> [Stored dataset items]
######

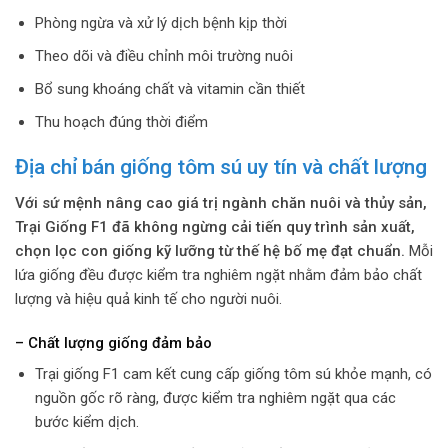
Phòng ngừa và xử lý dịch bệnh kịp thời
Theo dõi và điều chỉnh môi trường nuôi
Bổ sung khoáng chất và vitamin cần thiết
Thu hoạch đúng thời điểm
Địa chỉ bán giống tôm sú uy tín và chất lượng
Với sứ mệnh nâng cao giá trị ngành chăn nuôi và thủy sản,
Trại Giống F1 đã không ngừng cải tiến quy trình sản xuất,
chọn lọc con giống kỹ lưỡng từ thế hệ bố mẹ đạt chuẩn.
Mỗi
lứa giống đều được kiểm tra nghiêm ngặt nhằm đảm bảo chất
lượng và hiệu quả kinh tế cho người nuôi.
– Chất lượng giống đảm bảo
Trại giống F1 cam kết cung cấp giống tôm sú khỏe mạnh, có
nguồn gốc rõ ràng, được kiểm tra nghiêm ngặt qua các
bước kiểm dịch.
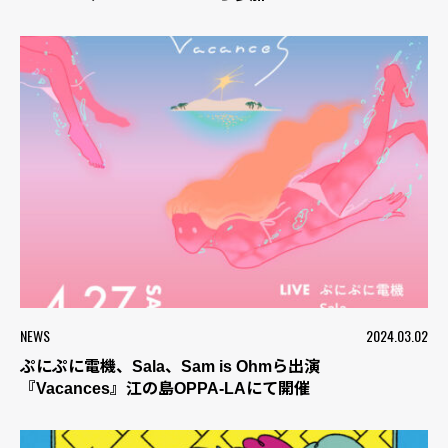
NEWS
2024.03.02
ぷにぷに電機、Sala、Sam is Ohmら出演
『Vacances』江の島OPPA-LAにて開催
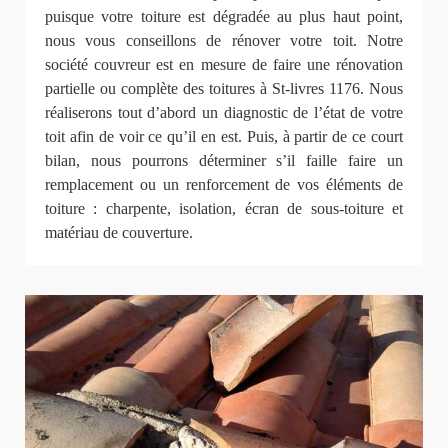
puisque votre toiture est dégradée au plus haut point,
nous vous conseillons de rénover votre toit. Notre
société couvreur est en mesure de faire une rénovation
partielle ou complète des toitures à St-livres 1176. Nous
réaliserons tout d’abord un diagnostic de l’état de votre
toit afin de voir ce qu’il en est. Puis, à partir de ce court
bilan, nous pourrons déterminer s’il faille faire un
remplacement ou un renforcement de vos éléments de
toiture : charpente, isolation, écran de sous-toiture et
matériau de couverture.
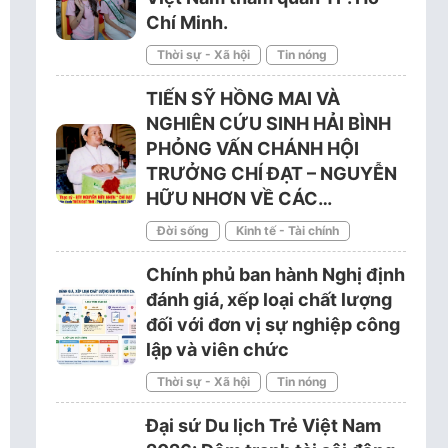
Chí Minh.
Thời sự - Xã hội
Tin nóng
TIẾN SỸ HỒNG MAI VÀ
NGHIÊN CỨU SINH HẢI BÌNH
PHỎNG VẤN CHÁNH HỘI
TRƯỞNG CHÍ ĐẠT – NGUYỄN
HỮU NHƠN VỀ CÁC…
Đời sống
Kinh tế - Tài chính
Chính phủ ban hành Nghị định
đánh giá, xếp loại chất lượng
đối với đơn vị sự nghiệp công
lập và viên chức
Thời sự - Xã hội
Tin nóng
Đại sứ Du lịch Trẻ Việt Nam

######

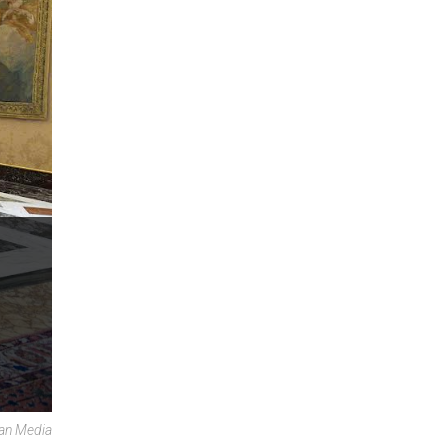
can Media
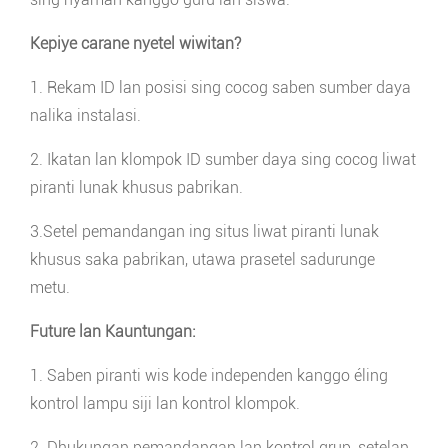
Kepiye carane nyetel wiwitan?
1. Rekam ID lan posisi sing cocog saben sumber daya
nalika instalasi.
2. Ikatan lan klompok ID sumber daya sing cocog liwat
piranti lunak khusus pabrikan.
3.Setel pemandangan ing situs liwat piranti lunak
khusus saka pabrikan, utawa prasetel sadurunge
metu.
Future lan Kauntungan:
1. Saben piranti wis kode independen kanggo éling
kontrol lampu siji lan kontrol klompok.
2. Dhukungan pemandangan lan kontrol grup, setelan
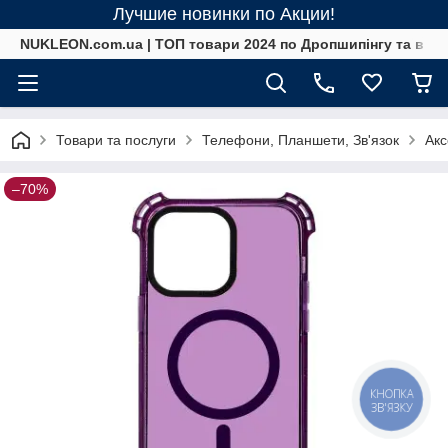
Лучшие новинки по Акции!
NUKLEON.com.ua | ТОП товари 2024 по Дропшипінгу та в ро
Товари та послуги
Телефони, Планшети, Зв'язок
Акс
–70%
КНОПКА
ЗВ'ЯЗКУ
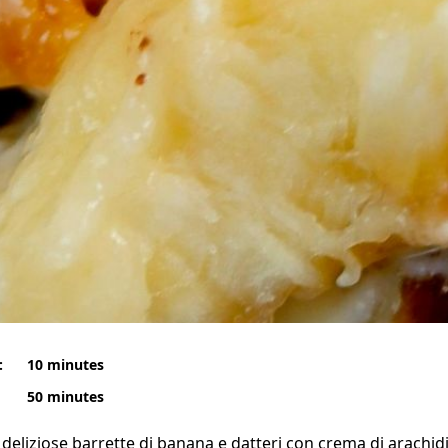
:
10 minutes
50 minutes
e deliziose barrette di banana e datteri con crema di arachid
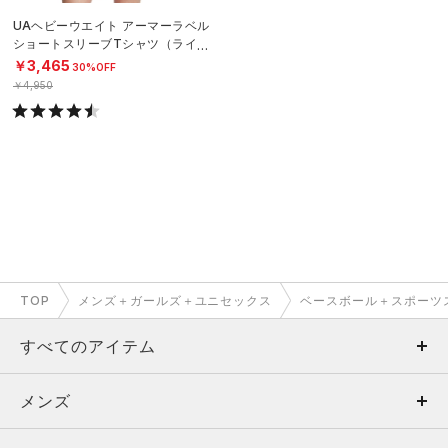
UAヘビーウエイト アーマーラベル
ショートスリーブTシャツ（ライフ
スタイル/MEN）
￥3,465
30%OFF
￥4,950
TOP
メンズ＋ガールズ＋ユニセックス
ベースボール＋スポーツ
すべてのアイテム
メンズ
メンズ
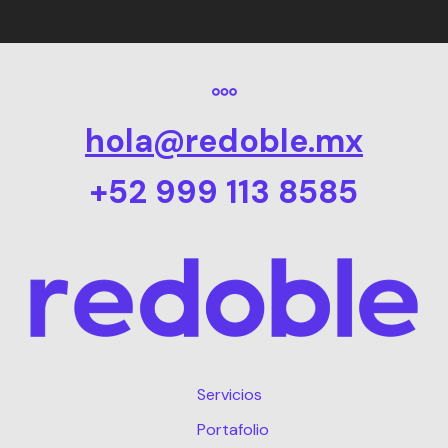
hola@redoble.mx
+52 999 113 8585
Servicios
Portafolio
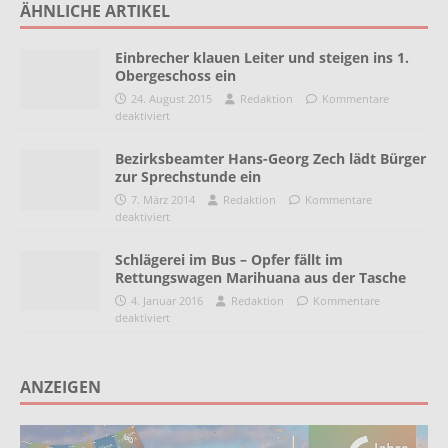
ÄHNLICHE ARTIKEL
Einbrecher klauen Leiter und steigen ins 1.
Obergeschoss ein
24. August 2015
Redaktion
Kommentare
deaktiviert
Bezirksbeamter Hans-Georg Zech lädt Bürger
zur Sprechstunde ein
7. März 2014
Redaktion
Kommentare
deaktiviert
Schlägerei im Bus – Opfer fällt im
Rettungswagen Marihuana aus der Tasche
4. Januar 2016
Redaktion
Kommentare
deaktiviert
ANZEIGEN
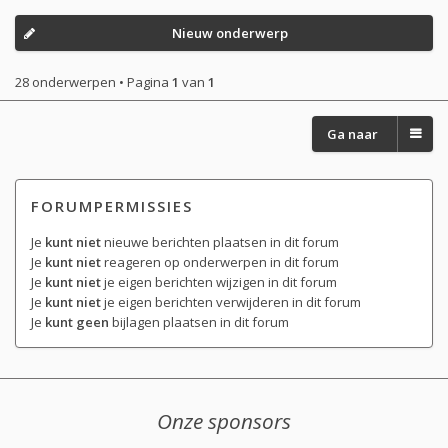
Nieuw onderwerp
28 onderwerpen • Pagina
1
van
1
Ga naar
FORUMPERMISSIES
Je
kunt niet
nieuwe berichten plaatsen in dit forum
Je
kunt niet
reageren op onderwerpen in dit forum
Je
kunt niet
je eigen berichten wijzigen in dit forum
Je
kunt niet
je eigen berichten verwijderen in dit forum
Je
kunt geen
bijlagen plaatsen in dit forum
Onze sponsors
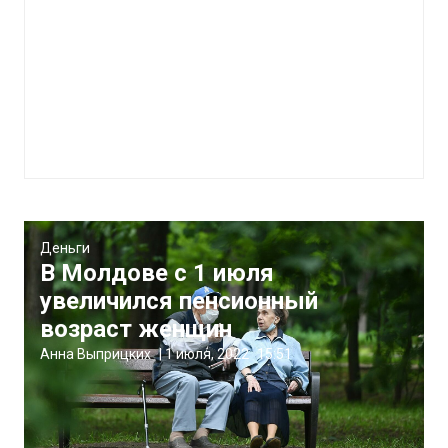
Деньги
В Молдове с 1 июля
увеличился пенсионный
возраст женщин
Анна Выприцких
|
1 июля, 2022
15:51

######

> [ASSIGNMENT]
Report how many lines in the entries above contain the string "liwat", matching case exactly, and give only the number.

> [RESULT OF THIS EXERCISE]
2